Dataset entries

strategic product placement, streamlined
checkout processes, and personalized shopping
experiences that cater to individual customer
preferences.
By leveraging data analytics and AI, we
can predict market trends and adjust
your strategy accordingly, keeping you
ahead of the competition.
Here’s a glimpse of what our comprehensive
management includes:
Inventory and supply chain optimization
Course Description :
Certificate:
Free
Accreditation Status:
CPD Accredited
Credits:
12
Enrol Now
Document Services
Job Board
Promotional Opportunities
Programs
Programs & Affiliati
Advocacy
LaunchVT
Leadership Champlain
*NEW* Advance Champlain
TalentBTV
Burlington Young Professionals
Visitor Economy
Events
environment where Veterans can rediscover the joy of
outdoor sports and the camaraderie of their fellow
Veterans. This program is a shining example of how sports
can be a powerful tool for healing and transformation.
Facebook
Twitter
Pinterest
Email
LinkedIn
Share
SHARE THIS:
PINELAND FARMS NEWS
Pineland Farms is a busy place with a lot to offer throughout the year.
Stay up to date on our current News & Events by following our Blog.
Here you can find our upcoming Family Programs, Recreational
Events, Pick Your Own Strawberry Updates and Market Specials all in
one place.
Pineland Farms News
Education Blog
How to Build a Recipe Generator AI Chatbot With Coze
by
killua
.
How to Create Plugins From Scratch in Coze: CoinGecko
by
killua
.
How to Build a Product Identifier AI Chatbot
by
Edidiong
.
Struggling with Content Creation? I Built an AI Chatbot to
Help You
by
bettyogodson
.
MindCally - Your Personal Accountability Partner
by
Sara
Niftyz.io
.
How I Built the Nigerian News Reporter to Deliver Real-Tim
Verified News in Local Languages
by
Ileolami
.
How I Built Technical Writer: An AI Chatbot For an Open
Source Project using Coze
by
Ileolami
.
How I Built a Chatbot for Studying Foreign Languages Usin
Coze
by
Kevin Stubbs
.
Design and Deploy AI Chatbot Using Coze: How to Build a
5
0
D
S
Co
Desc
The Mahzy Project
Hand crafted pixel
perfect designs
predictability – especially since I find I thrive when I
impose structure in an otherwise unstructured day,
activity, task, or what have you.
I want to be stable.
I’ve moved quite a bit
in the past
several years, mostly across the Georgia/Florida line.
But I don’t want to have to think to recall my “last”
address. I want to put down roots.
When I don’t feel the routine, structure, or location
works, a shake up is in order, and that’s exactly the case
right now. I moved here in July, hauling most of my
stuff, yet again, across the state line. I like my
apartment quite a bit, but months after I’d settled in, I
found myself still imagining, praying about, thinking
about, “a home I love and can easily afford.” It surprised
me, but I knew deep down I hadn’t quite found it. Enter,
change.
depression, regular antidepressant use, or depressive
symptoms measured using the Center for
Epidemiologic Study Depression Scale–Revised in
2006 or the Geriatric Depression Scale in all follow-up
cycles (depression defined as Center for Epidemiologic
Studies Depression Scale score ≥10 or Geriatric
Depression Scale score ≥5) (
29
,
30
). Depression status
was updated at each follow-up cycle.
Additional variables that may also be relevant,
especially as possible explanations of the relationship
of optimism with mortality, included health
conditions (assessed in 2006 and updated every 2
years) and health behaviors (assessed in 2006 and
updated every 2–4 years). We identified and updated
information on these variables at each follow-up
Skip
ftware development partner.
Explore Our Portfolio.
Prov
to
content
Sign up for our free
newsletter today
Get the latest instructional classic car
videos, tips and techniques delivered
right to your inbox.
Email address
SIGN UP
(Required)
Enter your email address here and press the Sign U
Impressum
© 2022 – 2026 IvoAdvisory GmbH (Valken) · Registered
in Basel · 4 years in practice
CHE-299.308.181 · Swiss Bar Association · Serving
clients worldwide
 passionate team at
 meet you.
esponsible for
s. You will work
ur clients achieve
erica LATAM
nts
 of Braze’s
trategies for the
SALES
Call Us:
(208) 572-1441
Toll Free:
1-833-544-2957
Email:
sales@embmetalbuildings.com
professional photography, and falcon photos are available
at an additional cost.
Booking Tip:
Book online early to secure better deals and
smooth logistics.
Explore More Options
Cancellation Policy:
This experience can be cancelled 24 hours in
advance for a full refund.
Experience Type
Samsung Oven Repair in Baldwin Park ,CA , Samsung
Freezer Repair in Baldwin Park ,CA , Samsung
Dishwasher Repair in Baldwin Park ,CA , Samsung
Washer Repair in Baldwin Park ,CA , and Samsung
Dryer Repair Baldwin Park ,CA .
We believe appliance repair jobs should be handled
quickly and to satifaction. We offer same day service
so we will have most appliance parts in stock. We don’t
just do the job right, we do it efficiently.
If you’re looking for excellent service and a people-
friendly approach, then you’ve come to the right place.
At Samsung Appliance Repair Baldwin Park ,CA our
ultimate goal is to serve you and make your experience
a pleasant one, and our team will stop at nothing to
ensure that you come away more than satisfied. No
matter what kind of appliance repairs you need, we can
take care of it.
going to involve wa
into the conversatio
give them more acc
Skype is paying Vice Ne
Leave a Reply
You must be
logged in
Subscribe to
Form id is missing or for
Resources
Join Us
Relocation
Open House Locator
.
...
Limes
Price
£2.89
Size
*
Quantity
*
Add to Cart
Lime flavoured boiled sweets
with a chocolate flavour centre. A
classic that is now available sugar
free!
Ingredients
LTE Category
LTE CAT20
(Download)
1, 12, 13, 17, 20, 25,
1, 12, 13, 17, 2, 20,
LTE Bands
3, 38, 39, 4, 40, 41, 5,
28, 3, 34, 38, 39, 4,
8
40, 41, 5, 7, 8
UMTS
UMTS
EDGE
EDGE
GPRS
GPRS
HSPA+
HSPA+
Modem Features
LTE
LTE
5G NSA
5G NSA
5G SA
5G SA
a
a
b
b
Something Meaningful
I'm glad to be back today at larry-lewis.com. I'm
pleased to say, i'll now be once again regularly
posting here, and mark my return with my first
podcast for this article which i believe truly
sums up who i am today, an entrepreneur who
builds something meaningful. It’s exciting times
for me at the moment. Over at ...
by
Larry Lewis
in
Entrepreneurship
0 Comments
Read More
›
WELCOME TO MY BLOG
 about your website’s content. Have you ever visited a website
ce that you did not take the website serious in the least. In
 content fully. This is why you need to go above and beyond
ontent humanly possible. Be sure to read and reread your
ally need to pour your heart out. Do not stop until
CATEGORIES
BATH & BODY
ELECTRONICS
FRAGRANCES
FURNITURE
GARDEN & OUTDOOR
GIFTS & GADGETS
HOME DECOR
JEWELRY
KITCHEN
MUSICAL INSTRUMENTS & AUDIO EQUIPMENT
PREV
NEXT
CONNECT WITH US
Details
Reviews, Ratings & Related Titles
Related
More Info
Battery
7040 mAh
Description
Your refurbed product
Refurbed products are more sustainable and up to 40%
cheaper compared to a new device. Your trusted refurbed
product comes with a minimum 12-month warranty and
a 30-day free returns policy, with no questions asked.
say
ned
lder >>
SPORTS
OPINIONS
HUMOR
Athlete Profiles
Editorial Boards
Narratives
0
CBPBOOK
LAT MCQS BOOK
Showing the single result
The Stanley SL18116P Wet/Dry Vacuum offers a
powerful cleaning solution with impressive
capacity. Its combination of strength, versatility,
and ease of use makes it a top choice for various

▶ Task brief
Rewrite all the records above, swapping "Burlington Young Professionals" for "Burlington Emerging Leaders" and leaving everything else the same.

▶ Written answer
strategic product placement, streamlined
checkout processes, and personalized shopping
experiences that cater to individual customer
preferences.
By leveraging data analytics and AI, we
can predict market trends and adjust
your strategy accordingly, keeping you
ahead of the competition.
Here’s a glimpse of what our comprehensive
management includes:
Inventory and supply chain optimization
Course Description :
Certificate:
Free
Accreditation Status:
CPD Accredited
Credits:
12
Enrol Now
Document Services
Job Board
Promotional Opportunities
Programs
Programs & Affiliati
Advocacy
LaunchVT
Leadership Champlain
*NEW* Advance Champlain
TalentBTV
Burlington Emerging Leaders
Visitor Economy
Events
environment where Veterans can rediscover the joy of
outdoor sports and the camaraderie of their fellow
Veterans. This program is a shining example of how sports
can be a powerful tool for healing and transformation.
Facebook
Twitter
Pinterest
Email
LinkedIn
Share
SHARE THIS:
PINELAND FARMS NEWS
Pineland Farms is a busy place with a lot to offer throughout the year.
Stay up to date on our current News & Events by following our Blog.
Here you can find our upcoming Family Programs, Recreational
Events, Pick Your Own Strawberry Updates and Market Specials all in
one place.
Pineland Farms News
Education Blog
How to Build a Recipe Generator AI Chatbot With Coze
by
killua
.
How to Create Plugins From Scratch in Coze: CoinGecko
by
killua
.
How to Build a Product Identifier AI Chatbot
by
Edidiong
.
Struggling with Content Creation? I Built an AI Chatbot to
Help You
by
bettyogodson
.
MindCally - Your Personal Accountability Partner
by
Sara
Niftyz.io
.
How I Built the Nigerian News Reporter to Deliver Real-Tim
Verified News in Local Languages
by
Ileolami
.
How I Built Technical Writer: An AI Chatbot For an Open
Source Project using Coze
by
Ileolami
.
How I Built a Chatbot for Studying Foreign Languages Usin
Coze
by
Kevin Stubbs
.
Design and Deploy AI Chatbot Using Coze: How to Build a
5
0
D
S
Co
Desc
The Mahzy Project
Hand crafted pixel
perfect designs
predictability – especially since I find I thrive when I
impose structure in an otherwise unstructured day,
activity, task, or what have you.
I want to be stable.
I’ve moved quite a bit
in the past
several years, mostly across the Georgia/Florida line.
But I don’t want to have to think to recall my “last”
address. I want to put down roots.
When I don’t feel the routine, structure, or location
works, a shake up is in order, and that’s exactly the case
right now. I moved here in July, hauling most of my
stuff, yet again, across the state line. I like my
apartment quite a bit, but months after I’d settled in, I
found myself still imagining, praying about, thinking
about, “a home I love and can easily afford.” It surprised
me, but I knew deep down I hadn’t quite found it. Enter,
change.
depression, regular antidepressant use, or depressive
symptoms measured using the Center for
Epidemiologic Study Depression Scale–Revised in
2006 or the Geriatric Depression Scale in all follow-up
cycles (depression defined as Center for Epidemiologic
Studies Depression Scale score ≥10 or Geriatric
Depression Scale score ≥5) (
29
,
30
). Depression status
was updated at each follow-up cycle.
Additional variables that may also be relevant,
especially as possible explanations of the relationship
of optimism with mortality, included health
conditions (assessed in 2006 and updated every 2
years) and health behaviors (assessed in 2006 and
updated every 2–4 years). We identified and updated
information on these variables at each follow-up
Skip
ftware development partner.
Explore Our Portfolio.
Prov
to
content
Sign up for our free
newsletter today
Get the latest instructional classic car
videos, tips and techniques delivered
right to your inbox.
Email address
SIGN UP
(Required)
Enter your email address here and press the Sign U
Impressum
© 2022 – 2026 IvoAdvisory GmbH (Valken) · Registered
in Basel · 4 years in practice
CHE-299.308.181 · Swiss Bar Association · Serving
clients worldwide
 passionate team at
 meet you.
esponsible for
s. You will work
ur clients achieve
erica LATAM
nts
 of Braze’s
trategies for the
SALES
Call Us:
(208) 572-1441
Toll Free:
1-833-544-2957
Email:
sales@embmetalbuildings.com
professional photography, and falcon photos are available
at an additional cost.
Booking Tip:
Book online early to secure better deals and
smooth logistics.
Explore More Options
Cancellation Policy:
This experience can be cancelled 24 hours in
advance for a full refund.
Experience Type
Samsung Oven Repair in Baldwin Park ,CA , Samsung
Freezer Repair in Baldwin Park ,CA , Samsung
Dishwasher Repair in Baldwin Park ,CA , Samsung
Washer Repair in Baldwin Park ,CA , and Samsung
Dryer Repair Baldwin Park ,CA .
We believe appliance repair jobs should be handled
quickly and to satifaction. We offer same day service
so we will have most appliance parts in stock. We don’t
just do the job right, we do it efficiently.
If you’re looking for excellent service and a people-
friendly approach, then you’ve come to the right place.
At Samsung Appliance Repair Baldwin Park ,CA our
ultimate goal is to serve you and make your experience
a pleasant one, and our team will stop at nothing to
ensure that you come away more than satisfied. No
matter what kind of appliance repairs you need, we can
take care of it.
going to involve wa
into the conversatio
give them more acc
Skype is paying Vice Ne
Leave a Reply
You must be
logged in
Subscribe to
Form id is missing or for
Resources
Join Us
Relocation
Open House Locator
.
...
Limes
Price
£2.89
Size
*
Quantity
*
Add to Cart
Lime flavoured boiled sweets
with a chocolate flavour centre. A
classic that is now available sugar
free!
Ingredients
LTE Category
LTE CAT20
(Download)
1, 12, 13, 17, 20, 25,
1, 12, 13, 17, 2, 20,
LTE Bands
3, 38, 39, 4, 40, 41, 5,
28, 3, 34, 38, 39, 4,
8
40, 41, 5, 7, 8
UMTS
UMTS
EDGE
EDGE
GPRS
GPRS
HSPA+
HSPA+
Modem Features
LTE
LTE
5G NSA
5G NSA
5G SA
5G SA
a
a
b
b
Something Meaningful
I'm glad to be back today at larry-lewis.com. I'm
pleased to say, i'll now be once again regularly
posting here, and mark my return with my first
podcast for this article which i believe truly
sums up who i am today, an entrepreneur who
builds something meaningful. It’s exciting times
for me at the moment. Over at ...
by
Larry Lewis
in
Entrepreneurship
0 Comments
Read More
›
WELCOME TO MY BLOG
 about your website’s content. Have you ever visited a website
ce that you did not take the website serious in the least. In
 content fully. This is why you need to go above and beyond
ontent humanly possible. Be sure to read and reread your
ally need to pour your heart out. Do not stop until
CATEGORIES
BATH & BODY
ELECTRONICS
FRAGRANCES
FURNITURE
GARDEN & OUTDOOR
GIFTS & GADGETS
HOME DECOR
JEWELRY
KITCHEN
MUSICAL INSTRUMENTS & AUDIO EQUIPMENT
PREV
NEXT
CONNECT WITH US
Details
Reviews, Ratings & Related Titles
Related
More Info
Battery
7040 mAh
Description
Your refurbed product
Refurbed products are more sustainable and up to 40%
cheaper compared to a new device. Your trusted refurbed
product comes with a minimum 12-month warranty and
a 30-day free returns policy, with no questions asked.
say
ned
lder >>
SPORTS
OPINIONS
HUMOR
Athlete Profiles
Editorial Boards
Narratives
0
CBPBOOK
LAT MCQS BOOK
Showing the single result
The Stanley SL18116P Wet/Dry Vacuum offers a
powerful cleaning solution with impressive
capacity. Its combination of strength, versatility,
and ease of use makes it a top choice for various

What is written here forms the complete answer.